Mientras Vicentico cantaba “Manuel Santillan, el León”, jugaba con un bastón. Lo mecía de un lado a otro tratando de hipnotizar a los asistentes. El inconfundible estruendo de las tarolas que imponían el ritmo sumado a la melodía de las trompetas y saxofón evocaba a las masas a mover las cabezas balanceándose junto con las manos estiradas que van de arriba abajo. Todos al unísono cantaban Van al mar/ van al mar.

Luego, Los Fabulosos Cadillacs cantaron “El muerto”. Y después a manera de himno y mantra las más de 300 mil almas reunidas corearon noche de calor en la ciudad/ ella te dejó y todo sigue igual/ quisiera volver el tiempo atrás/ pero lo que vuelve es esta noche y nada más. “Demasiada presión” unió corazones amorosos o rotos bajo la consigna “Esta noche es hora de que pienses en cambiar, el tiempo pasa pronto y todo tiene su final”.


Con “Carmela”, el ritmo y la letra hicieron retumbar la plancha del Zócalo. Una vez más y bajo la petición de toda la agrupación, la multitud brincó y brincó. No hubo piedad para los pies, pues aquellos despistados sufrieron las consecuencias al recibir el peso de una o más gente atrabancada: se hizo presente el slam.
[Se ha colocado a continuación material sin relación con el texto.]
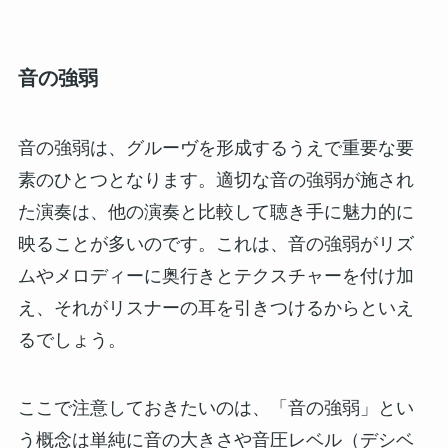
音の強弱
音の強弱は、グルーヴを形成するうえで重要な要
素のひとつとなります。適切な音の強弱が施され
た演奏は、他の演奏と比較して聴き手に魅力的に
映ることが多いのです。これは、音の強弱がリズ
ムやメロディーに奥行きとテクスチャーを付け加
え、それがリスナーの耳を引きつけるからといえ
るでしょう。
ここで注意しておきたいのは、「音の強弱」とい
う概念は単純に音の大きさや音圧レベル（デシベ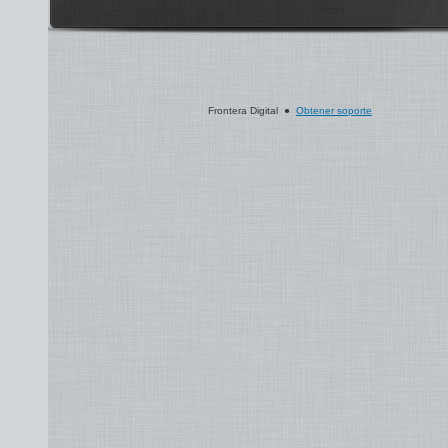
Frontera Digital ●
Obtener soporte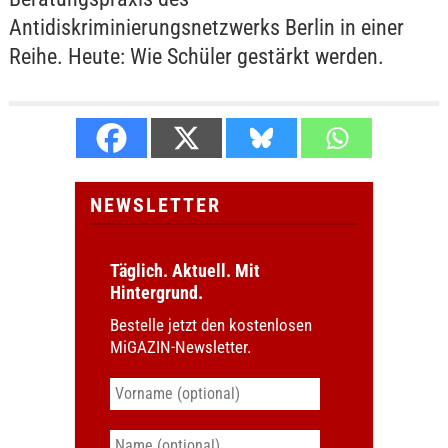
Antidiskriminierungsnetzwerks Berlin in einer
Reihe. Heute: Wie Schüler gestärkt werden.
NEWSLETTER
Täglich. Aktuell. Mit
Hintergrund.
Bestelle jetzt den kostenlosen
MiGAZIN-Newsletter.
Entre codazos y pisotones, risas, jalones de cabellos fue como la energía emanaba de un público ya entregado.




Al ritmo lento de “Calaveras y diablitos” bajaron esos espíritus provenientes de universos de tierra y agua para apoderarse de las almas de la concurrencia, aquellos y aquellas que estaba dispuestos a liberarse de todos los males cantando a todo pulmón y bailando hasta agotarse, pues Las tumbas son para los muertos/ Las flores para sentirse bien/ La vida es para gozarla/ La vida es para vivirla mejor.

Ya entradas las nueve de la noche, el cielo se despejó y en el escenario tocaron los primeros acordes de “Siguiendo la luna”. La multitud se emocionó y algunos derramaron algunas lágrimas. Vamos, mi cariño, que todo está bien/ Esta noche cambiaré/ Te juro que cambiaré. Esta canción para muchos adquirió una connotación dolorosa la cual evocó amores del pasado, esos que ya no son; otros tantos la dedicaron y cantaron al oído de su querer. Sin embargo, pocos asistentes voltearon por el rumbo de Palacio Nacional en el que una luna llena coronaba el cielo de la CDMX, en una noche que ya era mágica. 



“Matador” y “Mal bicho” fueron un éxito en el que nadie perdió la oportunidad de mover las caderas , soltarse el cabello y terminar de eliminar los prejuicios de bailar en público. Por un momento las trompetas y los tambores provocadores de un ritmo embrujante unió a todo el Zócalo en una sola alma que cantó Yo no voy/ A la guerra/ A la violencia/ A la injusticia/ Y a tu codicia/ ¡Digo no, digo no!

Todo terminó con los cuatro éxitos de la banda: “Mi novia se cayó en un pozo ciego”, “Vasos vacíos”, “El satánico Dr. Cadillac” y “Yo no me sentaría en tu mesa”. Mientras cada una de las canciones terminaba, los asistentes derramaban lágrimas, otros más no dejaban de seducir con esos movimientos de caderas y de hombros. Todos coincidían en que no querían irse, pero “el tiempo pasa pronto y todo tiene su final”.